**Texto de origen**
El mercado laboral español camina hacia una esclerosis preocupante, un mercado laboral enfermo que avanza hacia la parálisis, sin vitalidad y sin apenas rotación entre quienes tienen un contrato fijo. Es un mercado en que todo el mundo tiene miedo a moverse: empresas y trabajadores.
Las empresas se ven atenazadas por unos costes de despido que impiden en la práctica desprenderse de los elementos tóxicos o cuyo desempeño, simplemente, no es satisfactorio. Las empresas sólo pueden plantearse el despido de aquellos trabajadores que no tengan demasiada antigüedad, que no estén blindados por unas indemnizaciones que llegan a suponer dos años de salario. Aun así, el coste medio del despido individual por sentencia en 2020 fue de 10.408 euros y algo inferior cuando se llegó a un acuerdo en conciliación, 9.149 euros. El miedo de las empresas a despedir está más que justificado, solo ganan el 19% de los juicios por despido individual (5.563 sentencias favorables de un total de 29.275 en 2020), en su inmensa mayoría simplemente para reconocer la improcedencia de los mismos, mientras que es prácticamente imposible —y estadísticamente irrelevante— encontrarse con una sentencia que declare un despido procedente o disciplinario, por muy graves que sean las infracciones del empleado.

**Tareas requeridas**
[A] Transcribe del texto sobre el mercado laboral español el tramo que va desde "El mercado laboral" hasta "empresas y trabajadores.".
[B] Sigue escribiendo el texto sobre el mercado laboral español a partir de su última oración.

**Entradas guardadas**
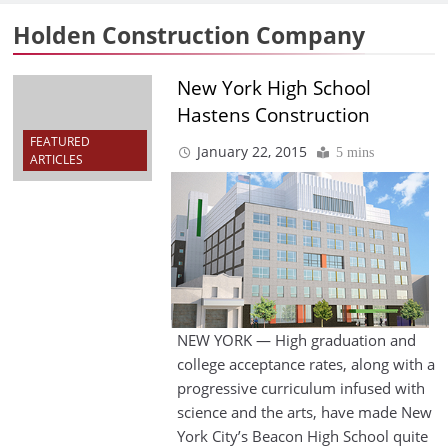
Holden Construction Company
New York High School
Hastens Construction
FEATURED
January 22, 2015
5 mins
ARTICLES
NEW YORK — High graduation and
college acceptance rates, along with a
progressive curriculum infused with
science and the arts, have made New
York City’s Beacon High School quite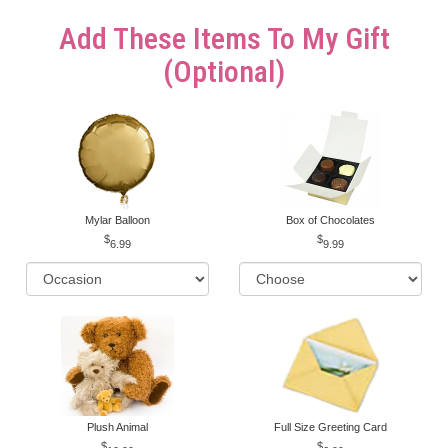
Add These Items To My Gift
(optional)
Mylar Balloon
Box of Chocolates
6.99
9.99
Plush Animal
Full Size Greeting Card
...
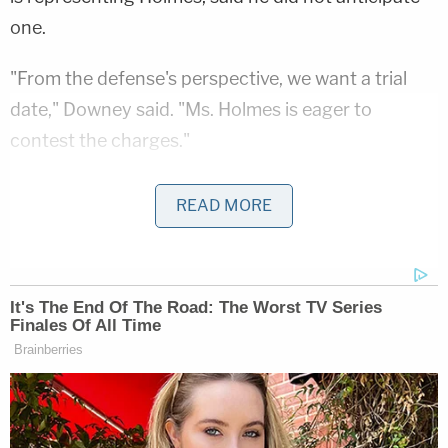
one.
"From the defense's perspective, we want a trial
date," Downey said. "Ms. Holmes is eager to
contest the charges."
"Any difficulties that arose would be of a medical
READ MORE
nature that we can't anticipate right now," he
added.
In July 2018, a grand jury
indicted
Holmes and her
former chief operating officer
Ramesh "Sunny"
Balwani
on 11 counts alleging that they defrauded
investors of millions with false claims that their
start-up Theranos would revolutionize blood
---
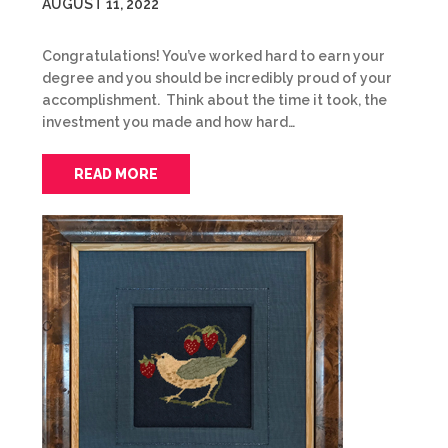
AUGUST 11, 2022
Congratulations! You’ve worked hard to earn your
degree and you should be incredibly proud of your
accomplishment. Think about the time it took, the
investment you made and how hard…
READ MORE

**Resultados por tarea**
[A]
El mercado laboral español camina hacia una esclerosis preocupante, un mercado laboral enfermo que avanza hacia la parálisis, sin vitalidad y sin apenas rotación entre quienes tienen un contrato fijo. Es un mercado en que todo el mundo tiene miedo a moverse: empresas y trabajadores.

[B]
Así, no es extraño que las empresas no quieran trabajadores fijos y apuesten decididamente por la temporalidad, aun a sabiendas de estar bordeando el alero y la irregularidad. El empleado pasa de ser un activo a convertirse en un pasivo, un lastre para la empresa del que es difícil desprenderse en caso de necesidad. Así, pululan por las empresas los "empleados zombis". Son aquellos demasiado caros de despedir, viven prácticamente al margen de la organización empresarial y sin pegar palo al agua. Con suerte se pasarán la mayor parte del año de baja médica, así la empresa por lo menos se ahorra el sueldo, aunque tenga que seguir cotizando por él. Aun así, alguno de estos "empleados zombis" tensará demasiado la cuerda y "le tocará el gordo" de que le despidan: se levantará dos años de sueldo y otros dieciocho meses de prestación por desempleo, cobrando dos veces por lo mismo.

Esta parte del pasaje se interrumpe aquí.